Monday, Dec. 24, 1928
Hahn, Inc.
Hahn, Department Stores, Inc., last week announced the merger of 22 department stores, forming a unit capitalized at $60,000,000 and with aggregate 1927 sales of more than $100,000,000. The 22 stores --the best known of which is Boston's Jordan Marsh--will form the nucleus of what Lew Hahn hopes to make the largest chain-store organization in the world. President Hahn of the new combination, forsees a billion dollar department chain with annual turnover exceeding F.W. Woolworth, United Cigar, or Atlantic & Pacific. Various units will continue to operate under present managements, President George W. Mitton of Jordan Marsh, for example, continuing at his post and also becoming Chairman of Hahn Department Stores, Inc.

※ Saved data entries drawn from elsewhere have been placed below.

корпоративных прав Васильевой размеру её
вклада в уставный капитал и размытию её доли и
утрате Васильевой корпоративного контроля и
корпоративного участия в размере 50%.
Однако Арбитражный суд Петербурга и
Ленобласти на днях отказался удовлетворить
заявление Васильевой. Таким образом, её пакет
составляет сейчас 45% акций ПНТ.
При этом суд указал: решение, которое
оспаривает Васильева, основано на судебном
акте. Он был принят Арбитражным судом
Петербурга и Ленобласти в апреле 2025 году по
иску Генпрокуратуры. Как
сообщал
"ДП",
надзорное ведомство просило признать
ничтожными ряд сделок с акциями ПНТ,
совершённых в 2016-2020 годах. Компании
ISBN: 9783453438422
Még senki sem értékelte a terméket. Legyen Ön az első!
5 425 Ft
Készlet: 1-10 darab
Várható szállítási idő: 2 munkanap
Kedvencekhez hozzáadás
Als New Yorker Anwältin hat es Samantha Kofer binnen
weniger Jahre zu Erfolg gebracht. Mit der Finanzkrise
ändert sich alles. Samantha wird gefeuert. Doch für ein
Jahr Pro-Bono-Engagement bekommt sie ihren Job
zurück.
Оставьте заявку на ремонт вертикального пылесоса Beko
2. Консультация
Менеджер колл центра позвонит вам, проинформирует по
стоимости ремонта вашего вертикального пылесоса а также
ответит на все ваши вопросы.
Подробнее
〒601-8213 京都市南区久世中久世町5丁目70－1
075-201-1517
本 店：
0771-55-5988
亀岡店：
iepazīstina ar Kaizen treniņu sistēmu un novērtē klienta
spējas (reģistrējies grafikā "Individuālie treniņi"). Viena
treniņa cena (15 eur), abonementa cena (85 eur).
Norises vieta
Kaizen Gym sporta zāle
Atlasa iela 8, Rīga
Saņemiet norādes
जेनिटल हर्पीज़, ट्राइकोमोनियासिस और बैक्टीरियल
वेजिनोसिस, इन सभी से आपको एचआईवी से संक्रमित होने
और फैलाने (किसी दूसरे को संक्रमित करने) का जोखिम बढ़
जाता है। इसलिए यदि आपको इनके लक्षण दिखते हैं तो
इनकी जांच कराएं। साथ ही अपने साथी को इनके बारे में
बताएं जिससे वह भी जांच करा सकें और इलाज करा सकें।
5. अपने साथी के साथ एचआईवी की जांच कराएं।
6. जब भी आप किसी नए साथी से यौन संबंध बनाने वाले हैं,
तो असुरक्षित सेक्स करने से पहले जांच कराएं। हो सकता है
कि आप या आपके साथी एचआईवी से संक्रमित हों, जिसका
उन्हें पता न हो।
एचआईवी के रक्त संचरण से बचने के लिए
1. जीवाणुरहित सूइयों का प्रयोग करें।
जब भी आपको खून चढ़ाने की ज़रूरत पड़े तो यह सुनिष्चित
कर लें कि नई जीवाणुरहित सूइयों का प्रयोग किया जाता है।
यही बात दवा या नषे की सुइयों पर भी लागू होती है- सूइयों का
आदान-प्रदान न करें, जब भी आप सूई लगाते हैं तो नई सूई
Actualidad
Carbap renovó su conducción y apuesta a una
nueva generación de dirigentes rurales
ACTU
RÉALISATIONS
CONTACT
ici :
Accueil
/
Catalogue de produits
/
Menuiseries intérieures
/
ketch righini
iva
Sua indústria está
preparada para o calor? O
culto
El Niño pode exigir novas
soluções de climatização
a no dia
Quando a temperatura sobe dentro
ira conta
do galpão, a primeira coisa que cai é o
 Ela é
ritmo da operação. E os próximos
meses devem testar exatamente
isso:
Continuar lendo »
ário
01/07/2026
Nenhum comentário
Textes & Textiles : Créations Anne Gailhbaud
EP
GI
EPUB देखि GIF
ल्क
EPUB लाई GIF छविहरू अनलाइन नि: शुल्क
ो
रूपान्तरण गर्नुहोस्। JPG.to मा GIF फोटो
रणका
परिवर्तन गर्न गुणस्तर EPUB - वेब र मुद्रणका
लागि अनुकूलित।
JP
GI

Ten years as managing director of the National Retail Dry Goods Association gave Lew Hahn intimate knowledge of department stores, plus "reputation," of which he had almost none when he began wrapping up shoes in Andrew Alexander's shop.
Largest store in the Hahn combine is Jordan Marsh Co. of Boston. For 78 years Boston shoppers have been going to Jordan Marsh's, which, during the U.S. Civil War, did a large cotton business through the energy and shrewdness of a young employe named James Fisk. When the war was over, the Jordan Marsh Co. found that Fisk's temperament was not adapted to peacetime merchandising, ousted him. Fisk went on to a career of high finance, became the Jim Fisk of Black Friday*and similar notoriety.
* Friday, Sept. 24, 1869, when Jim Fisk and Jay Gould tried cornering the gold market.